Monday, November 24, 2008

My snowman can beat up your snowman

Snowman? Snow? Brrrrrr.

Ooooh, all of that white stuff brought back some scary memories. 

Between July 1993 and Easter 1994 we lived in Raleigh, North Carolina. Good ol' U S of A. We'd been moving progressively southward over a period of several years, despite my strong Yankee protestations, and when we finally left Philadelphia for Raleigh, it meant that snow was probably going to be a thing of the past. 

Leave the sleds and cross country skis packed, guys. Snow sports are so over.

But one wintry day in Raleigh, soon after Christmas, we woke up to a thick blanket of snow. A cardinal flew by, astonishing with its brilliant red feathers in the newly white world, and every tree-branch hung low and heavy with fluff. What a surprise! The kids were stunned speechless, and then in an instant everyone donned the parkas and snowpants they thought they'd never wear again. 

Actually it was a half-hour of chaotic screaming and running around, unpacking boxes. Tears from small daughters, ages 5 and 3. Hollering from slightly older sons, 7 and 10. 

"Where's my mittens, mommy?" 

"These boots are too tight!" 

"Can't I just go out like this?" (t-shirt and p.j. bottoms) 

Lots of other assorted whimpering from innocent, fun-loving children, proving once again that I was ever an unprepared and totally useless mother.

But eventually, the children went out and built a snowman. The snow was super packy, so the snow-sculpture was huge. Each ball of the snowman's body took ages to roll, and the scrunch, crunch, crunch of wet packing snow was so satisfying. The boys engineered the stacking of the balls, the girls came inside for coal for eyes (charcoal briquets) and a carrot for the nose (there goes supper!) and all foraged for arms/branches in the thick woods behind our house. 

Ta da! Festive snowman, 7 foot high. All the bits and bobs in place. Done.

All over the neighborhood, we heard other families doing the same thing. The excitement of such an unexpected turn of the weather was too much. And of course, no school, so lots of time for parents and children to have a happy morning together.

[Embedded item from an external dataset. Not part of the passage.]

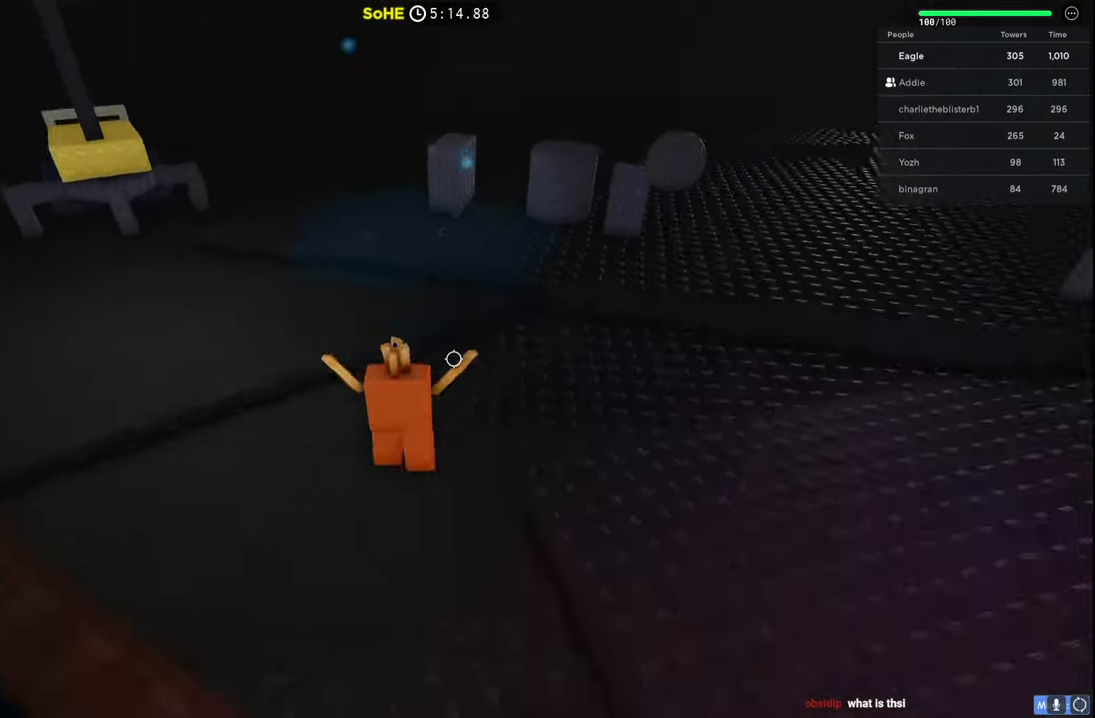
{"keys": ["d", "w"], "events": [[317, "space", "up"]]}
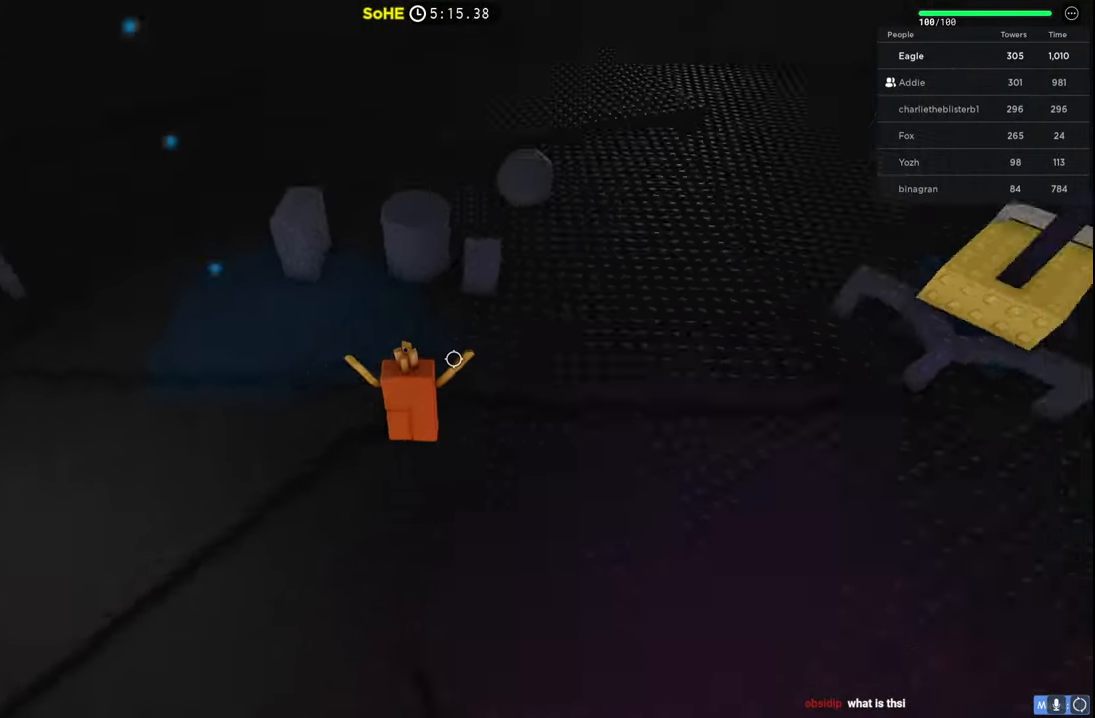
{"keys": ["d", "space", "w"], "events": [[167, "space", "down"]]}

Fine. I sat down with a cup of coffee and a book, thrilled that the kids were out of my hair for a while and safely playing.

Suddenly, the doorbell rang.

Our neighbor from across the street, a young father, stood on the step, holding the hand of his little toddler daughter.

"Yer children," he sputtered. "Yer ... yer children.... why, they have destroyed mah snowman. Mah little girl an' I built a beautiful snowman, and your nasty children came over into mah yard and knocked it down and ruint it. Mah little girl is bawlin'."

Said little girl was actually peering around, looking through the door, apparently wanting to check out the home of these wretched heathens who'd so upset her Daddy.

"And now there's glass all ovah my front yard, because they had th' audacity to break mah snowman's nose."

Wait. Wha'?

Glass? Glass nose? WTF?

"I'm sorry. I'm really sorry! (Kids! Shut UP!) Gosh, I'm so sorry, sir! (Kids. Please!) But I don't understand about the glass breaking. (Children. Shut up NOW.) Did they throw a snowball at a window? What did they do? (Shhhhh!) O dear me, I do apologise! I'm so so sorry!"

"Yer children are gonna come ovah right now and pick up every single piece of glass and then put that snowman back, right like it wuz."

Dear Jesus God. What in heaven's name happened?

"I'm sorry. That's fine. We'll come over. But what is the glass? What are you talking about with glass?"

"Ah used a light bulb fer mah snowman's nose. 'N yer kids broke it."

Jesus Mary and Joseph. A light bulb. A white, frosted, glass bulb for a snowman's nose. Didn't this guy read Frosty the Frackin' Snowman? Damn.

Hell, I bet he got it mixed up with Rudolph the Red Nosed Reindeer

Lighted. Nose.  





It all makes sense.

Fortunately, it happened that the fabulous Mr D was actually at home for a week's holiday. (We were too poor to vacation anywhere, so we'd taken the cheap option and stayed home. Poor unlucky Mr D.)

So restful, these home-based holidays. You know.

I sent him over to deal with Bulb-Boy across the street.

Mr D was ever so polite and conciliatory (he seems to be able to put his irritation on hold when dealing with irrational and possibly gun-slinging neighbors) and the glass was picked out of the snow and the snowman was rebuilt and the little toddler girl-child went to bed happy.

The End.

Note to self:  People who live in warm climates can sometimes be a few bulbs short of a Christmas tree string. Just sayin'.